If you have submitted claims with dates of service January 1, 2013 and after using the obsolete psychiatry CPT codes (codes that were effective previous to 01/01/13), you must submit an adjustment to deny the claim in conjunction with the submission of a revised corrected claim using the current psychiatry CPT codes by July 1, 2013. If you do not submit an adjustment by July 2, 2013, ND Medicaid will adjust the claim and deny it for invalid procedure code.
- A new Provider Policy regarding Medical Record Retention has been placed on the Medicaid Provider Policies page. Important information pertaining to medical records formats is included in this policy.
- There is a new version of the Medicaid Program Provider Agreement available for providers to update their enrollment.

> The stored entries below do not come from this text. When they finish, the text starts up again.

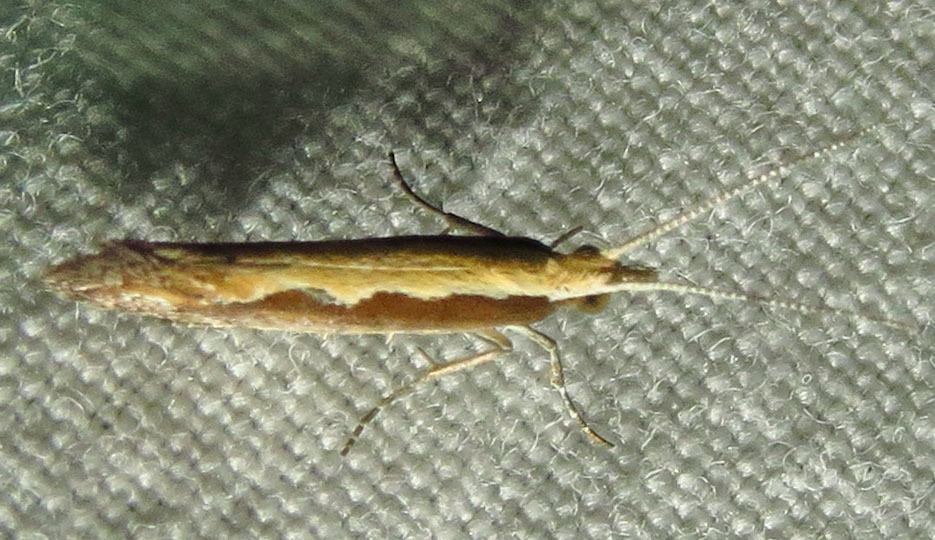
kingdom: Animalia
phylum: Arthropoda
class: Insecta
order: Lepidoptera
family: Plutellidae
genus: Plutella
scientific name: Plutella xylostella
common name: Diamond-back moth
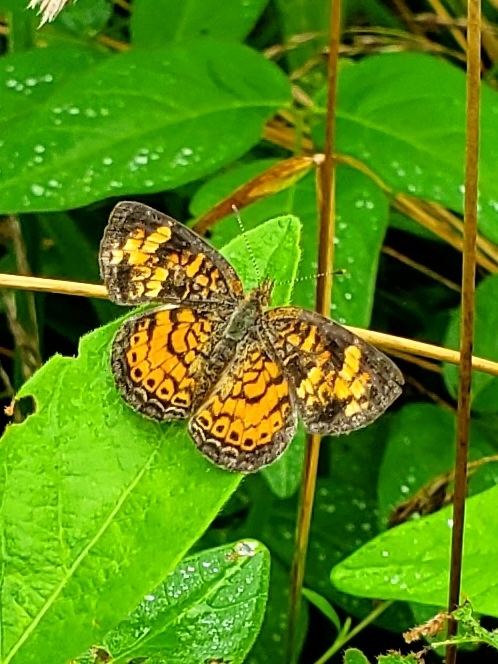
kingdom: Animalia
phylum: Arthropoda
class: Insecta
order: Lepidoptera
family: Nymphalidae
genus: Phyciodes
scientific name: Phyciodes tharos
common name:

The retention period of this form has also changed from 5 years to 7 years. The new SFN 615 can found at http://www.nd.gov/eforms/Doc/sfn00615.pdf, or on the Provider Enrollment Web pages.
- The Partial Hospitalization Prior (PHP) Authorization/Continued Stay (SFN 73) form has been updated this month. Please discard all older version of this form and use this most recent version. It may also be found on www.nd.gov/eforms.
- A new informative page regarding the Federal Payment Error Rate Measurement (PERM) audit has been created. You may visit this ND Medicaid PERM page for example letters and general information. This page is also accessible through the main Department of Human Services Providers page (www.nd.gov/dhs/providers).